In elections in both France and the German state of Schleswig-Holstein on Sunday, the winner was: youth. Daniel Günther, the Northern German hero of the Christian Democratic Union (CDU) is only 43, while 39-year-old Emmanuel Macron has become the youngest French president of all time. But can youthful daring and insouciance wrest us from today’s political stalemates? Sunday was also a victory for the opinion pollsters, whose forecasts this time were largely spot on. After their fiasco with Brexit and Donald Trump’s election, perhaps we can start counting on the numbers again.
Thankfully for Europe, the French have stepped back from the abyss to which Marine Le Pen had smilingly led them. Instead, they have chosen in Macron a social liberal who ran on a pro-European ticket while simultaneously calling for a political “revolution”. A heady mix, indeed. Before yesterday, an explicitly pro-EU election platform was thought to be toxic in many member states. For Macron, however, European progress means a new euro zone with a joint finance minister, a common budget and bold investment policy. Angela Merkel will surely find out more today about the plans of the young man in the Elysee when outgoing French president Francois Hollande comes to Berlin to bid her au revoir.
Macron’s first real test will be the parliamentary elections in June. He needs to quickly sober up from yesterday’s champagne soaked celebration and get down to the nitty-gritty of consensus building. In France, 25 percent of the population didn’t cast a ballot, while some 11 million votes went to the increasingly bourgeois Front National. Over four million citizens invalidated their ballots out of protest, and many of those remaining voted for Macron simply because he wasn’t Le Pen. While the fact that 66 percent chose an open society is cause for cautious optimism, in the margins of society, money and jobs are in short supply. Democratic revolution will need a bigger base.
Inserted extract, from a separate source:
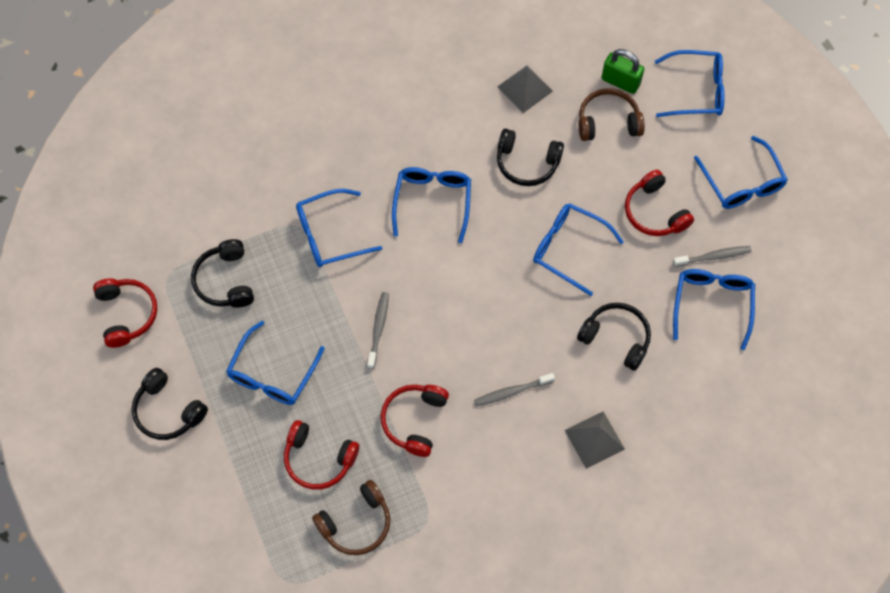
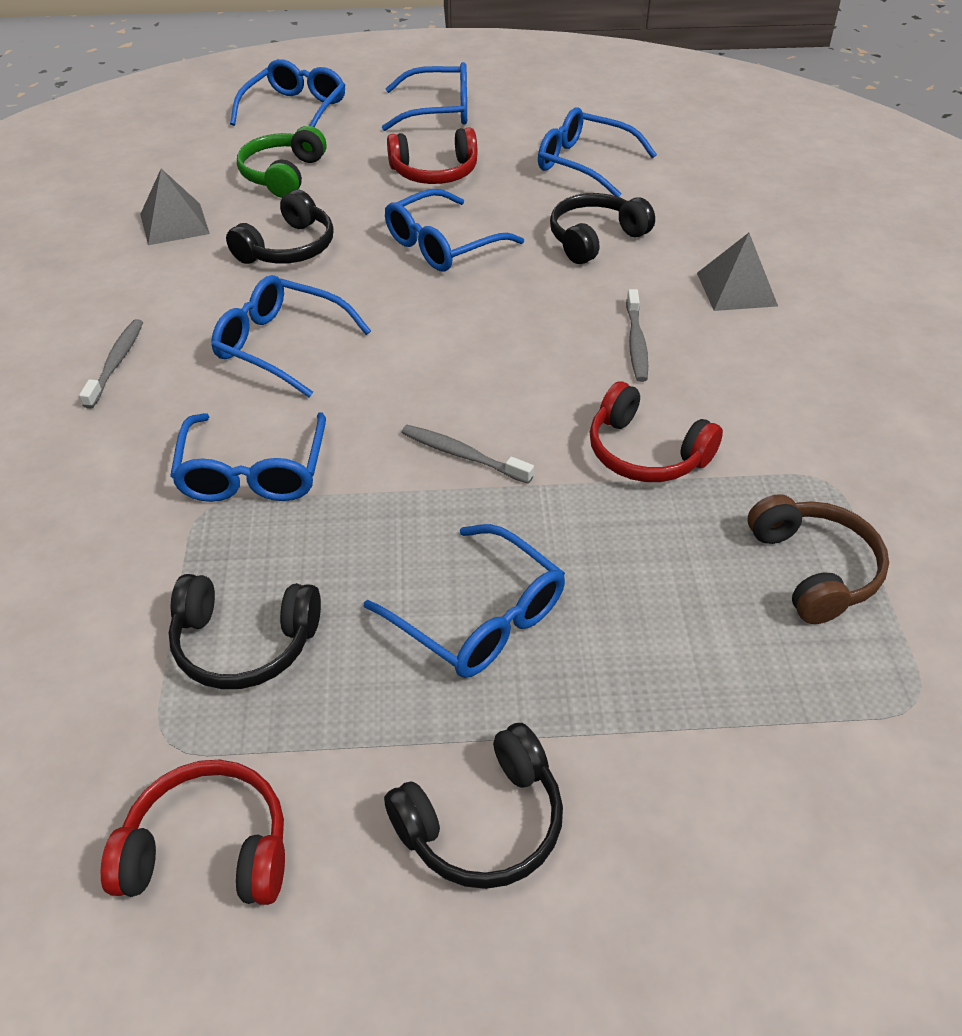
camera: 70 degrees left, 20 degrees down
red headphones [284,420,359,490] -> none
brown headphones [579,88,645,141] -> green headphones [237,126,326,198]
green padlock [601,49,644,94] -> none
grey toothbrush [673,246,751,267] -> grey toothbrush moved to [79,319,143,409]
While Macron’s year-old political party, En Marche, already has a coherent political program, Germany’s Martin Schulz, chancellor candidate for the 154-year-old Social Democrats, has relied more on the power of suggestion. Schulz is a lefty populist in the mold of former German chancellor Willy Brandt and initially raised all kinds of expectations. But he followed up mainly with run-of-the-mill factory visits and speeches about justice in the abstract – which have done little to help the SPD in regional elections in Saarland or Schleswig-Holstein. In the latter they received a catastrophic 27 percent of the vote, allegedly making Schulz “mad as hell.” These days, the former president of the EU parliament is looking less and less like a messiah. Sunday’s regional elections in North Rhine-Westphalia will be an important test before for the Judgement Day of September’s federal elections.
For the SPD’s Torsten Albig, Minister President of Schleswig-Holstein, a series of verbal faux pas contributed to yesterday’s defeat at the polls. Before claiming that Hamburg’s mayor Olaf Scholz was more important to his campaign than SPD head Martin Schulz, Albig told national tabloid Bunte that he left his ex-wife because she was no longer “on his level.” Now it seems it was Albig who wasn’t on the level of rival Daniel Günther of the CDU, who took 32 percent of the vote. The regional election has given Günther’s CDU a clear mandate for a coalition with the Greens and the FDP. As Albig has shown, pride has once again come before the fall. Now let’s see what happens this fall.